The problem> Convert the lines from the one containing "da sua viagem." through the one containing "El participante da", inclusive, into a numbered list, omitting any blank lines.

[Opening Given entries section]

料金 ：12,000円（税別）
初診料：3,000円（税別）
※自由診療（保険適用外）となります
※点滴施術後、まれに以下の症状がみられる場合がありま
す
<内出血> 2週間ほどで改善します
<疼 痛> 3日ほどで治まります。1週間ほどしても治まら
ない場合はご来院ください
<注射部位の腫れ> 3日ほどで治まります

[Closing Given entries section]
[Opening Given entries section]

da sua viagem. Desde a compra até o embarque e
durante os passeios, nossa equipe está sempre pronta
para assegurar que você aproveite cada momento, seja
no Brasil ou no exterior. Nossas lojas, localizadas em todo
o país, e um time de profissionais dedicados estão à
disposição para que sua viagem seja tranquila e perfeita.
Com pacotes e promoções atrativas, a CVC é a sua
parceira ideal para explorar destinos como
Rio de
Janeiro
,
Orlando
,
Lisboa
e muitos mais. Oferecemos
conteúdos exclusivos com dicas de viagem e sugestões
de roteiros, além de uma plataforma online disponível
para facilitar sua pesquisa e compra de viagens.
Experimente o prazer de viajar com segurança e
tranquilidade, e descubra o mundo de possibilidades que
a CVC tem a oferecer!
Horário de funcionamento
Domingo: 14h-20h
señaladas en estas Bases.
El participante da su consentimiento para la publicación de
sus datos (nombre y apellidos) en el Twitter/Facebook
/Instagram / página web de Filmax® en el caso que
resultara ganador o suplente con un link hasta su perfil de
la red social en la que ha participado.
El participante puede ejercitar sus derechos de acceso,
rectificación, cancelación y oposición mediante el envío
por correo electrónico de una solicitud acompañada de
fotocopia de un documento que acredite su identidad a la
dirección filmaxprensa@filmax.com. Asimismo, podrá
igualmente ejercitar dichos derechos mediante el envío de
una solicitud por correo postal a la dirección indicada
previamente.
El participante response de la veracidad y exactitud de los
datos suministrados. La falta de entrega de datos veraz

[Closing Given entries section]

The answer>
1. da sua viagem. Desde a compra até o embarque e
2. durante os passeios, nossa equipe está sempre pronta
3. para assegurar que você aproveite cada momento, seja
4. no Brasil ou no exterior. Nossas lojas, localizadas em todo
5. o país, e um time de profissionais dedicados estão à
6. disposição para que sua viagem seja tranquila e perfeita.
7. Com pacotes e promoções atrativas, a CVC é a sua
8. parceira ideal para explorar destinos como
9. Rio de
10. Janeiro
11. ,
12. Orlando
13. ,
14. Lisboa
15. e muitos mais. Oferecemos
16. conteúdos exclusivos com dicas de viagem e sugestões
17. de roteiros, além de uma plataforma online disponível
18. para facilitar sua pesquisa e compra de viagens.
19. Experimente o prazer de viajar com segurança e
20. tranquilidade, e descubra o mundo de possibilidades que
21. a CVC tem a oferecer!
22. Horário de funcionamento
23. Domingo: 14h-20h
24. señaladas en estas Bases.
25. El participante da su consentimiento para la publicación de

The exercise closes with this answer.